Zerodha (one of the biggest brokerage firms in India) is facing a revenue drop due to stricter SEBI regulations. Notably, the company’s numbers dropped by 15% (from INR 10,000 crore in FY24 to INR 8,500 crore in FY25). The profits dipped by INR 1300 crore (from ₹5,500 crore to ₹4,200 crore). This is not all; the prediction could be much worse, say a 40% revenue fall in FY26 (April 2025–March 2026). Why is the company struggling, while its competitors, such as Groww, are growing? What exactly are the reasons? Learn more.
What’s Happening With Zerodha?
Zerodha’s major earnings come from its customers trading stocks, futures & options, etc. As the new SEBI regulations came into effect, only a few are actively trading in the market, impacting Zerodha’s business numbers. Here’s what’s happening.
- Zerodha’s revenue dropped from INR 10,000 crore in FY24 to INR 8,500 crore in FY25 (a 15% drop).
- Its profits dipped from INR 5,500 crore to INR 4,200 crore.
- Here’s a big prediction that these dipped numbers can decrease by 40% compared to FY24.

Why Is Zerodha’s Revenue Dropping So Fast?
The major reason is the new SEBI regulations + less trading activity:
- STT (Securities Transaction Tax) on options was increased → So, this makes the trading of options very expensive, and only a smaller percentage can afford it.
- Weekly expiries cut to 2 contracts instead of multiple → Meaning it lowers the trading opportunities for the public.
- BSDA (Basic Services Demat Account) limit increased → This makes the demat account free for many or at least low-cost, so the brokers earn less.
- Exchange transaction charge rebates removed → Meaning that brokers can no longer get certain cost benefits.
- Overall market activity has slowed down → All of the reasons above lead to fewer trades = lower brokerage earnings for Zerodah.
Note: These rules came into effect in October 2024, so they didn’t impact FY24. But, FY25 and FY26 are going to hit the hardest.
Competition Situation
Groww is Zerodha’s biggest competitor, and it’s now preparing for an IPO:
- Groww’s revenue in FY25 grew 31% to ₹4,056 crore.
- Its profits skyrocketed 3x to ₹1,819 crore.
- The company only had a 10% revenue drop in the June quarter vs Zerodha’s 40% fall.
Note: The business numbers for Groww appear far better because the company offers a more diversified range of products.

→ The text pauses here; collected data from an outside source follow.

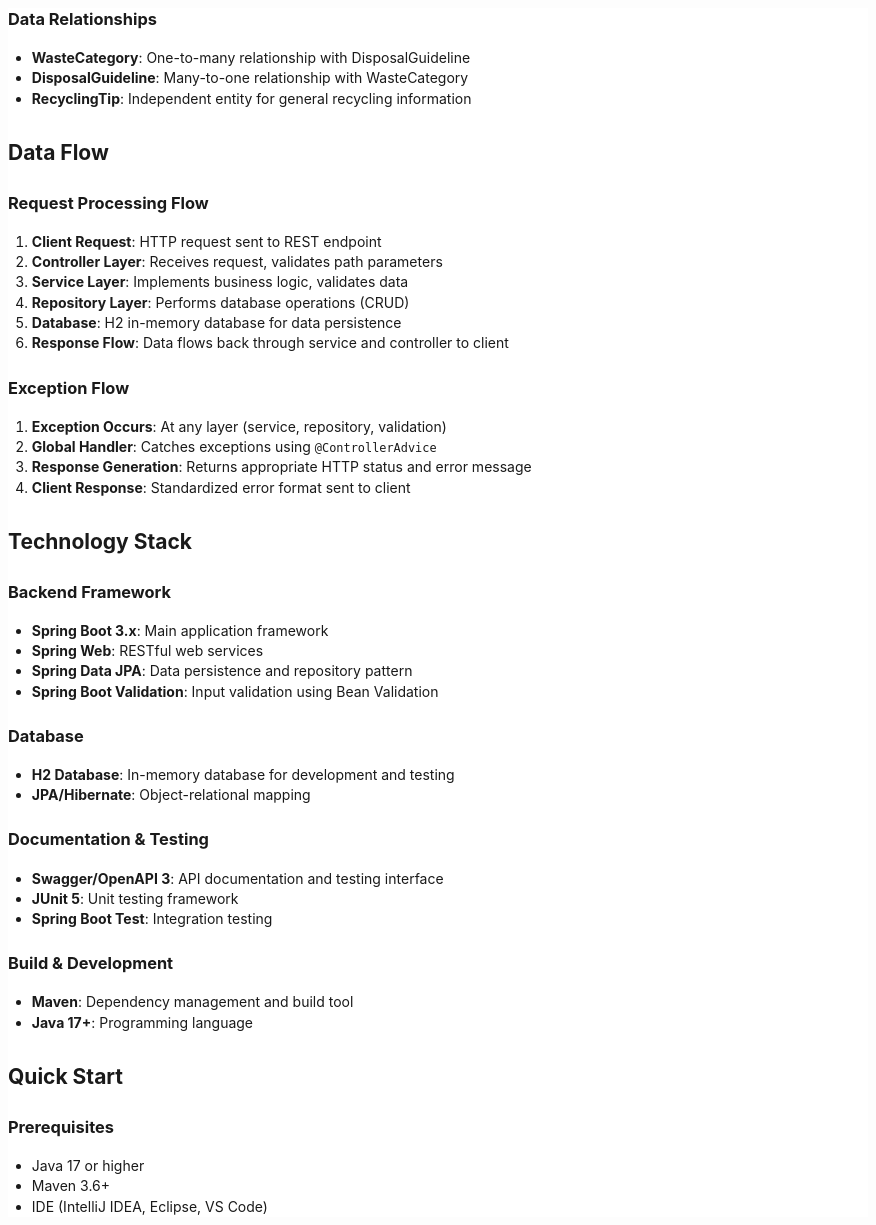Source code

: ### Data Relationships
- **WasteCategory**: One-to-many relationship with DisposalGuideline
- **DisposalGuideline**: Many-to-one relationship with WasteCategory
- **RecyclingTip**: Independent entity for general recycling information

## Data Flow

### Request Processing Flow
1. **Client Request**: HTTP request sent to REST endpoint
2. **Controller Layer**: Receives request, validates path parameters
3. **Service Layer**: Implements business logic, validates data
4. **Repository Layer**: Performs database operations (CRUD)
5. **Database**: H2 in-memory database for data persistence
6. **Response Flow**: Data flows back through service and controller to client

### Exception Flow
1. **Exception Occurs**: At any layer (service, repository, validation)
2. **Global Handler**: Catches exceptions using `@ControllerAdvice`
3. **Response Generation**: Returns appropriate HTTP status and error message
4. **Client Response**: Standardized error format sent to client

## Technology Stack

### Backend Framework
- **Spring Boot 3.x**: Main application framework
- **Spring Web**: RESTful web services
- **Spring Data JPA**: Data persistence and repository pattern
- **Spring Boot Validation**: Input validation using Bean Validation

### Database
- **H2 Database**: In-memory database for development and testing
- **JPA/Hibernate**: Object-relational mapping

### Documentation & Testing
- **Swagger/OpenAPI 3**: API documentation and testing interface
- **JUnit 5**: Unit testing framework
- **Spring Boot Test**: Integration testing

### Build & Development
- **Maven**: Dependency management and build tool
- **Java 17+**: Programming language

## Quick Start

### Prerequisites
- Java 17 or higher
- Maven 3.6+
- IDE (IntelliJ IDEA, Eclipse, VS Code)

It is less dependent on options trading and more focused on creating wealth products.
- On the other hand, Angel One (it’s a listed company) is also facing similar heat, and revenue fell by 30%.
- Upstox also joins the list with active investors falling.

Market Share Shifts
- According to Zerodha, its active traders’ market share dropped from 22% (early 2023) to 16% now.
- However, the positive is that its client assets (AUM – Assets Under Management) still hold ~10% of all retail and HNI assets in India.
Note: The company has fewer traders on board, but it’s managing a large portion of its investors’ money.
Future Risks
- It’s huge that SEBI is considering removing the weekly options altogether. If this happens, then we can expect Zerodha to lose its biggest source of income.
- Here’s what could happen: to survive in the market, Zerodha may start charging brokerage fees on equity delivery trades, which are currently free.
Market Sentiment Overall
- India’s top 4 brokers (Groww, Zerodha, Angel One, and Upstox together have lost around 20 lakh active investors in 2025.
- In 2025, the companies alone have lost at least 6 lakh investors.
- Interestingly, all this happened at a time when stock markets were on the rise.
- It could mean one thing: that people have lost interest in Futures & Options (FF & O trading, not in equity investing.
- And the stricter rules are another drawback, reducing active participation in trading.